Moments ago came word that J. D. Salinger is dead at 91, which will bring from thousands that old, sad comment: “I thought he was already dead.”
They can be forgiven. No famous person ever fought against the celebrity culture more vigorously and more successfully than the author of The Catcher in the Rye, with its irresistible opening lines:
If you really want to hear about it, the first thing you’ll probably want to know is where I was born and what my lousy childhood was like, and how my parents were occupied and all before they had me, and all that David Copperfield kind of crap, but I don’t feel like going into it, if you want to know the truth.

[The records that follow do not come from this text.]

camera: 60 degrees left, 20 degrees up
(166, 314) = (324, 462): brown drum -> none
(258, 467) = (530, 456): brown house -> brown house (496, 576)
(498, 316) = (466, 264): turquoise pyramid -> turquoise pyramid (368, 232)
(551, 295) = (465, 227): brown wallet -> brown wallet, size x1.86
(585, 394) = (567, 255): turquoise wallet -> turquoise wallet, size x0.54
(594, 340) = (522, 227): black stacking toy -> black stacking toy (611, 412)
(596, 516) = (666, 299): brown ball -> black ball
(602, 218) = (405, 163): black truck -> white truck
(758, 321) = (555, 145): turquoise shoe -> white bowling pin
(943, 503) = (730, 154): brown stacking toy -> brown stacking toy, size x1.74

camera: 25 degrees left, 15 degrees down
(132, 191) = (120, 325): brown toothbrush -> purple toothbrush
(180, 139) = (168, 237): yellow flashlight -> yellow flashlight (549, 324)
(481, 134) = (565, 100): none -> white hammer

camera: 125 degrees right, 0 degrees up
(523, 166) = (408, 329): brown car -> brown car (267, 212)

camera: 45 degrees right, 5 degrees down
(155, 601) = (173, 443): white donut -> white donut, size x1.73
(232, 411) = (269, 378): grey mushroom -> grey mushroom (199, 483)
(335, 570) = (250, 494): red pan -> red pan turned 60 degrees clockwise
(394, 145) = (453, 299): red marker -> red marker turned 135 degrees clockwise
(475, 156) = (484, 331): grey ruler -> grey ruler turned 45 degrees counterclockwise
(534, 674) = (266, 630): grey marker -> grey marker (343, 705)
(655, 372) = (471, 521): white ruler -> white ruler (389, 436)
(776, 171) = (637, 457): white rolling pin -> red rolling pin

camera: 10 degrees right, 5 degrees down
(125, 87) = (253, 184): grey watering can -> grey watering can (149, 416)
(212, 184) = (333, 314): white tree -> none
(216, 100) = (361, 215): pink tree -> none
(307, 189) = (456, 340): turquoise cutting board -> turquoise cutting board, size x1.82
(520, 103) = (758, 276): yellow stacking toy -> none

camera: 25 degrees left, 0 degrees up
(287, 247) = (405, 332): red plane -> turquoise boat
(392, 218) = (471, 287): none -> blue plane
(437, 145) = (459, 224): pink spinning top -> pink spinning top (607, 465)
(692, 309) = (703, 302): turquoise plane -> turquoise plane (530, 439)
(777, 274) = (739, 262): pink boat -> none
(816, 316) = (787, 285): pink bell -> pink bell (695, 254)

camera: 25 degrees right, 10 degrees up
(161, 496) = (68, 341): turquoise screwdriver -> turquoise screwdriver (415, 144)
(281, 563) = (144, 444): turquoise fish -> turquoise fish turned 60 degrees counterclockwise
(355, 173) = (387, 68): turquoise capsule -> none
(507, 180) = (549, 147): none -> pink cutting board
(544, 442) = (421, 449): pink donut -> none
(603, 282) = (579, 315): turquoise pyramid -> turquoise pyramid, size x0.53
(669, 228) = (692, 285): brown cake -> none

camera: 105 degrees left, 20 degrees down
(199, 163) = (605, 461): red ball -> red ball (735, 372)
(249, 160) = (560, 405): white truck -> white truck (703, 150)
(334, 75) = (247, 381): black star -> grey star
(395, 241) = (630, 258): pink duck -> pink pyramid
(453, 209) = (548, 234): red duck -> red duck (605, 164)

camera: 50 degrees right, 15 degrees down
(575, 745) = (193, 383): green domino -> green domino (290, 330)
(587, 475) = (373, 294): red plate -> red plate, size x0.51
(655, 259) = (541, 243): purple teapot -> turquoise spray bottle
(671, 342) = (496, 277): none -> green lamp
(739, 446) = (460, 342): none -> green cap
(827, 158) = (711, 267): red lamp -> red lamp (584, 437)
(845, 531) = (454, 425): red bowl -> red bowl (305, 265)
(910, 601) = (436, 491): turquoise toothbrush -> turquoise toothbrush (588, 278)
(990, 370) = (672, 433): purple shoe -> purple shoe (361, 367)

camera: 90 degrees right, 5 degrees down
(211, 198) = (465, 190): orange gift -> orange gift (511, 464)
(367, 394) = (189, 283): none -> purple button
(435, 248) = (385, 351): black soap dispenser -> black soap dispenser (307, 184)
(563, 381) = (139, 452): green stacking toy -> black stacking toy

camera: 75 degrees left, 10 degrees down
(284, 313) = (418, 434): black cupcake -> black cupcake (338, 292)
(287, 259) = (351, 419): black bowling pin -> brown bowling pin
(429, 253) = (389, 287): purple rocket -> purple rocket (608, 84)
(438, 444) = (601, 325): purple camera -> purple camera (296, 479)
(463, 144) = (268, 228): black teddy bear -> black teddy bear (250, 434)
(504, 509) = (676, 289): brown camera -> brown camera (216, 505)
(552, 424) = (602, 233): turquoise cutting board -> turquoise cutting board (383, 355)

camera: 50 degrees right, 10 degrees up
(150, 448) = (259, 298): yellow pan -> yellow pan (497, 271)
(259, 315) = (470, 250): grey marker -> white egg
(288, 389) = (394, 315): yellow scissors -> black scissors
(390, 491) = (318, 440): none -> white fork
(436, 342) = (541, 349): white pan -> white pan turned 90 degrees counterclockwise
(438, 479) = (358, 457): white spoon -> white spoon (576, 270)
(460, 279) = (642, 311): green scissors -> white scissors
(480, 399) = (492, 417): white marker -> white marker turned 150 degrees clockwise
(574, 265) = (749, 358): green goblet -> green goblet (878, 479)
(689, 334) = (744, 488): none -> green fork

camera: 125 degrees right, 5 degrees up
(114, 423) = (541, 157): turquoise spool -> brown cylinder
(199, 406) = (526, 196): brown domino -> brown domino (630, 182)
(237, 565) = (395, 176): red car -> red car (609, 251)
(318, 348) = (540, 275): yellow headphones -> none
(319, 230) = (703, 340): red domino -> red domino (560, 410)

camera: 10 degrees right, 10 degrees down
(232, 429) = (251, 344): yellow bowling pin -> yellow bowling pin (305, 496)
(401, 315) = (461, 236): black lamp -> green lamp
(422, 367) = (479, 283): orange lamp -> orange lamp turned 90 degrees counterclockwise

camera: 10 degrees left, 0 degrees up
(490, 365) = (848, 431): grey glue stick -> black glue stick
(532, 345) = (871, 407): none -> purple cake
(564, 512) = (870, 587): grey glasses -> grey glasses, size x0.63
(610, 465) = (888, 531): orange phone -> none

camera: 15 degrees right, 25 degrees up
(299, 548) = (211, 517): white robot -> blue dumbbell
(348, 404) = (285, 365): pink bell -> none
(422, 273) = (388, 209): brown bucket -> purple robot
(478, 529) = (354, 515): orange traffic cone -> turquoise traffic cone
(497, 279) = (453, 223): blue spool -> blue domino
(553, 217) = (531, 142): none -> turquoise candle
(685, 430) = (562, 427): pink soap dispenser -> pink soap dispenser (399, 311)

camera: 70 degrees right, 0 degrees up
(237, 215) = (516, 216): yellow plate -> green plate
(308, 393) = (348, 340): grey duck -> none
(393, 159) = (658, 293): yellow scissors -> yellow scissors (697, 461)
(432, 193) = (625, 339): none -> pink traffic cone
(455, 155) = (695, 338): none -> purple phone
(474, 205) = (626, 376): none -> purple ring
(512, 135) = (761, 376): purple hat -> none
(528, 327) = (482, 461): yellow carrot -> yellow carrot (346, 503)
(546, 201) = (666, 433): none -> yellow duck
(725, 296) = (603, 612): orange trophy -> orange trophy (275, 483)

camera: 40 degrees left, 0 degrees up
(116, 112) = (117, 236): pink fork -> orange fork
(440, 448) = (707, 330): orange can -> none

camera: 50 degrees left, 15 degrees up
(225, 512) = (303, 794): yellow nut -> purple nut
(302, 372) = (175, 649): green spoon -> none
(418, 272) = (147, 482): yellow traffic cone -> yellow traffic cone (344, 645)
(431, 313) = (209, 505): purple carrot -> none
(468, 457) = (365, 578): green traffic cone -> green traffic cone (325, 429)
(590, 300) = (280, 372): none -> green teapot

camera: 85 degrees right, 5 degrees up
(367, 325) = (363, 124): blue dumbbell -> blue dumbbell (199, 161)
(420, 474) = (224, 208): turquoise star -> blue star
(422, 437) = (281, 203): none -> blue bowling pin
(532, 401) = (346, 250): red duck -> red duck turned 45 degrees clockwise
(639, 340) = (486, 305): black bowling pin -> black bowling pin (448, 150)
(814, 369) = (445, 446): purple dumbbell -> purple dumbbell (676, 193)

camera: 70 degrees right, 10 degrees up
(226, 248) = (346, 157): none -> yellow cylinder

He sure didn’t, and he never did.
I suppose Catcher will live on as long as English classes survive, but for anyone who never read it, I mean, you gotta be wondering about the title, you know, I mean what the hell’s up with that? Well, if you just gotta know, here’s the whole thing in a nutshell from Chapter 22:
“Anyway, I keep picturing all these little kids playing some game in this big field of rye and all. Thousands of little kids, and nobody’s around — nobody big, I mean — except me. And I’m standing on the edge of some crazy cliff. What I have to do, I have to catch everybody if they start to go over the cliff — I mean if they’re running and they don’t look where they’re going I have to come out from somewhere and catch them. That’s all I’d do all day. I’d just be the catcher in the rye and all. I know it’s crazy, but that’s the only thing I’d really like to be. I know it’s crazy.”
Okay, so that’s how you get to be the catcher in the rye, preserving innocence and all that crap. And you know what? I guess there are worse things to be.